Immer mehr Hände reckten sich nach den Verteilern, und während sich der Oberpriester relativ unauffällig daran machte, die Bühne zu verlassen, wurden die ersten Plastikschalen, Glasperlen, Puppen, billiges Handwerkzeug und Glitzerschmuck aus der halben Galaxis verschenkt.
Sidder Tongateris drängte sich ebenfalls bis zum Rand der Bühne nach vor und erhielt prompt eine Kette aus geschliffenen Glasperlen, wie man sie auf Blox noch niemals gesehen hatte. Mit stolz geschwellter Brust kämpfte sie sich gegen den Strom der Gläubigen zu ihren Eltern zurück.

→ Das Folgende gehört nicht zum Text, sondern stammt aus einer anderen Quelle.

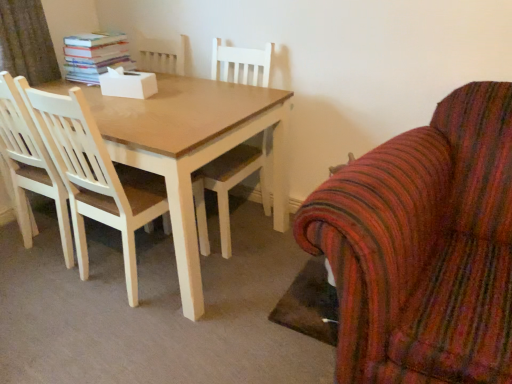
Question: Considering the relative sizes of light wood chair at left, positioned as the 1th chair in left-to-right order, and striped fabric armchair at right, the second chair when ordered from left to right, in the image provided, is light wood chair at left, positioned as the 1th chair in left-to-right order, smaller than striped fabric armchair at right, the second chair when ordered from left to right,?

Choices:
 (A) yes
 (B) no

Answer: (A)

Question: Considering the relative positions of light wood chair at left, which is the 2th chair from right to left, and striped fabric armchair at right, the second chair when ordered from left to right, in the image provided, is light wood chair at left, which is the 2th chair from right to left, to the right of striped fabric armchair at right, the second chair when ordered from left to right, from the viewer's perspective?

Choices:
 (A) yes
 (B) no

Answer: (B)

Question: Is light wood chair at left, positioned as the 1th chair in left-to-right order, surrounding striped fabric armchair at right, the second chair when ordered from left to right?

Choices:
 (A) yes
 (B) no

Answer: (B)

Question: From a real-world perspective, is light wood chair at left, positioned as the 1th chair in left-to-right order, below striped fabric armchair at right, marked as the 1th chair in a right-to-left arrangement?

Choices:
 (A) yes
 (B) no

Answer: (B)

Question: From the image's perspective, is light wood chair at left, positioned as the 1th chair in left-to-right order, located beneath striped fabric armchair at right, the second chair when ordered from left to right?

Choices:
 (A) yes
 (B) no

Answer: (B)

Question: In terms of height, does hardcover books at upper left look taller or shorter compared to striped fabric armchair at right, the second chair when ordered from left to right?

Choices:
 (A) tall
 (B) short

Answer: (B)

Question: Would you say hardcover books at upper left is inside or outside striped fabric armchair at right, marked as the 1th chair in a right-to-left arrangement?

Choices:
 (A) outside
 (B) inside

Answer: (A)

Question: Looking at the image, does hardcover books at upper left seem bigger or smaller compared to striped fabric armchair at right, marked as the 1th chair in a right-to-left arrangement?

Choices:
 (A) big
 (B) small

Answer: (B)

Question: Relative to striped fabric armchair at right, the second chair when ordered from left to right, is hardcover books at upper left in front or behind?

Choices:
 (A) front
 (B) behind

Answer: (B)

Question: Does point (379, 329) appear closer or farther from the camera than point (125, 59)?

Choices:
 (A) closer
 (B) farther

Answer: (A)

Question: Would you say striped fabric armchair at right, marked as the 1th chair in a right-to-left arrangement, is inside or outside hardcover books at upper left?

Choices:
 (A) outside
 (B) inside

Answer: (A)

Question: From the image's perspective, is striped fabric armchair at right, the second chair when ordered from left to right, positioned above or below hardcover books at upper left?

Choices:
 (A) above
 (B) below

Answer: (B)

Question: Is striped fabric armchair at right, the second chair when ordered from left to right, taller or shorter than hardcover books at upper left?

Choices:
 (A) tall
 (B) short

Answer: (A)

Question: In the image, is light wood chair at left, positioned as the 1th chair in left-to-right order, on the left side or the right side of striped fabric armchair at right, the second chair when ordered from left to right?

Choices:
 (A) left
 (B) right

Answer: (A)

Question: Is light wood chair at left, which is the 2th chair from right to left, spatially inside striped fabric armchair at right, the second chair when ordered from left to right, or outside of it?

Choices:
 (A) inside
 (B) outside

Answer: (B)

„Mutter und Vater seht einmal!“, rief sie schon von weitem. „So einen göttlichen Schmuck könnte kein Bloxer jemals selbst herstellen. Ich werde ihn von heute an jeden Tag tragen, bis zur Ankunft von ARUN.“
„Er sieht an dir wirklich gut aus.“, musste die Mutter zugeben, und auch der besorgte Vater nickte zustimmend. Insgeheim war er natürlich stolz auf seine Tochter und ihr gutes Aussehen.
Langsam zerstreuten sich die Gläubigen und füllten die schmalen Gassen, die vom Marktplatz zu den Wohnhäusern und Geschäften führten. In der breitesten Gasse lag auch das Stadthaus des Bürgermeisters Edearis. Dieser hatte an der Zeremonie nicht teilgenommen, war er doch ein glühender Anhänger des traditionellen Gottes der Bloxer – VAN.

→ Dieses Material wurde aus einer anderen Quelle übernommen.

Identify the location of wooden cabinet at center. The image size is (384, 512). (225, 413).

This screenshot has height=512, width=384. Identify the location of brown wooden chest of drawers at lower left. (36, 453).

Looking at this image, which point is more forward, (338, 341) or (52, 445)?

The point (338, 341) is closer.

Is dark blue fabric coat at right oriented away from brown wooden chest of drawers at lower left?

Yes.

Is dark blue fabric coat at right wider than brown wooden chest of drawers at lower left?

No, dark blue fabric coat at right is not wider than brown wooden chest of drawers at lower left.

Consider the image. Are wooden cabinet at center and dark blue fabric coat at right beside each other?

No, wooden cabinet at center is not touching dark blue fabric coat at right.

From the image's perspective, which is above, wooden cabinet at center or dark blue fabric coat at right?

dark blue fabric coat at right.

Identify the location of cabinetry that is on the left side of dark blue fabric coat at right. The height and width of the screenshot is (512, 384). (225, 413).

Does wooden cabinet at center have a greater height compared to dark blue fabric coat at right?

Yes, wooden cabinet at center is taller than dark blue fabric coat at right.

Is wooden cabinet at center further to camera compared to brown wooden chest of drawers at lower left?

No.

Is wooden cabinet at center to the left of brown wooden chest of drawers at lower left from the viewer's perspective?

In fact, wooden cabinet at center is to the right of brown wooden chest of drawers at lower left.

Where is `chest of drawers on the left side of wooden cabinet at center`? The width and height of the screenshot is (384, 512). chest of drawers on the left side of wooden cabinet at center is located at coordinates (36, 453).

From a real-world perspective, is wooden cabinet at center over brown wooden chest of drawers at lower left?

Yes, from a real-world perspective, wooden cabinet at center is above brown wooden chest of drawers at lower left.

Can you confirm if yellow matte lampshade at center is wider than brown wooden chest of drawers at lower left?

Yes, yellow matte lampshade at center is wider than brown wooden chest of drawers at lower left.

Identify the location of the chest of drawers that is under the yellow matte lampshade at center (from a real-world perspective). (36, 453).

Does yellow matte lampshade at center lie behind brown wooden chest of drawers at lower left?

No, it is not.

Aluru Edearis stand in einem Erker des ersten Stockwerks und beobachtete die nach Hause strebenden Gläubigen mit finsterer Miene. Bis vor 10 Jahren hatten alle an VAN geglaubt. VAN, der von der Doppelsonne beschienene Gott der Bloxer, war seit Hunderten von Jahren der Mittelpunkt der bloxischen Traditionen gewesen. Man betete zu ihm. Man erhoffte sich die Wunder, die in unregelmäßigen Abständen auch immer wieder eintraten. Aber man konnte doch nicht erwarten, dass dieser auf einmal durch blauhäutige Priester vertreten wurde, von denen man nicht wusste, woher sie kamen und gingen. Plötzlich brach dieser neue Gott ARUN mit allen bloxischen Traditionen. Er kam einmal im Jahr für einen Tag mit seinem Himmelsschiff. Es gab ein großes Fest, Geschenke wurden verteilt, es gab dieses feurige Wasser, von dem man ganz wirr wurde im Kopf. Und dann nahm ARUN eine Anzahl von Mädchen und Burschen mit sich in das geheimnisvolle Schiff und verschwand. VAN verlangte solche Opfer nicht. Immerhin musste er, Edearis, zugeben, dass man nicht genau wusste, ob das nun eigentlich ein Opfer war, oder nicht. Aber andererseits... warum nahm ARUN immer eine Anzahl junger Leute mit? Warum kam nie jemand davon zurück? Zu VAN konnte man nur beten. Gesehen hatte man diesen Gott noch nie. ARUN trat zwar persönlich in Erscheinung, aber fragen konnte man ihn das alles auch nicht…
Edearis öffnete das Erkerfenster und wandte sich an die zurückstrebende Menge:
„Bürger von Surun“, rief er. „Was ist das für ein Gott, der die besten aller jungen Bloxer als Opfer verlangt? Seid ihr wirklich so arm im Geiste, dass ihr nicht erkennen könnt, dass hier etwas vorgeht, was wir nicht zu durchschauen vermögen? Warum verdrängt ihr eure jahrhundertealten Traditionen? Warum habt ihr aufgehört, an VAN zu glauben? Ich fordere euch auf, das alles in aller Ruhe noch einmal zu überdenken! Wer Zweifel an der Rechtmäßigkeit dieses ARUNS hat, der möge sie mit mir diskutieren!“
Edearis war zwar ein sehr beliebter Bürgermeister. Doch seine schwache Stimme kam gegen die Wirkung der Lautsprecher der blauen Priester nicht an. Der ungewohnte Alkohol und die Drogen hatten den Bloxern die Sinne vernebelt, und mit gesenktem Haupt eilte die lindgrüne Schar am Stadthaus des Bürgermeisters vorbei.